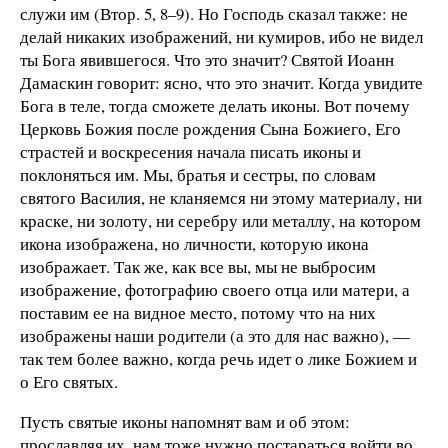
служи им (Втор. 5, 8–9). Но Господь сказал также: не
делай никаких изображений, ни кумиров, ибо не видел
ты Бога явившегося. Что это значит? Святой Иоанн
Дамаскин говорит: ясно, что это значит. Когда увидите
Бога в теле, тогда сможете делать иконы. Вот почему
Церковь Божия после рождения Сына Божиего, Его
страстей и воскресения начала писать иконы и
поклоняться им. Мы, братья и сестры, по словам
святого Василия, не кланяемся ни этому материалу, ни
краске, ни золоту, ни серебру или металлу, на котором
икона изображена, но личности, которую икона
изображает. Так же, как все вы, мы не выбросим
изображение, фотографию своего отца или матери, а
поставим ее на видное место, потому что на них
изображены наши родители (а это для нас важно), —
так тем более важно, когда речь идет о лике Божием и
о Его святых.
Пусть святые иконы напомнят вам и об этом:
прославляя их, нам тоже нужно постараться войти во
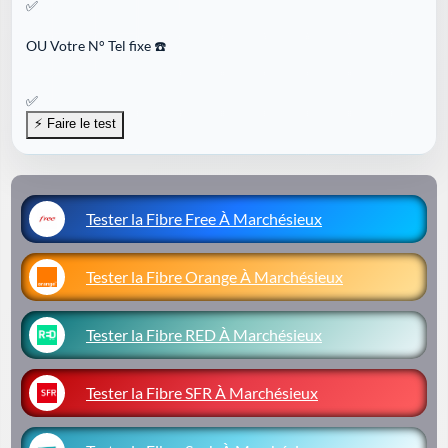
✅
OU
Votre N° Tel fixe ☎️
✅
Tester la Fibre Free À Marchésieux
Tester la Fibre Orange À Marchésieux
Tester la Fibre RED À Marchésieux
Tester la Fibre SFR À Marchésieux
# # # # # # #
▸ Exercise
Look above for the line containing "икона изображена, но личности, которую икона", then copy exactly from it through the line containing "Tester la Fibre Free À Marchésieux", keeping both and leaving out pictures. Add nothing else.

▸ Response
икона изображена, но личности, которую икона
изображает. Так же, как все вы, мы не выбросим
изображение, фотографию своего отца или матери, а
поставим ее на видное место, потому что на них
изображены наши родители (а это для нас важно), —
так тем более важно, когда речь идет о лике Божием и
о Его святых.
Пусть святые иконы напомнят вам и об этом:
прославляя их, нам тоже нужно постараться войти во
✅
OU
Votre N° Tel fixe ☎️
✅
Tester la Fibre Free À Marchésieux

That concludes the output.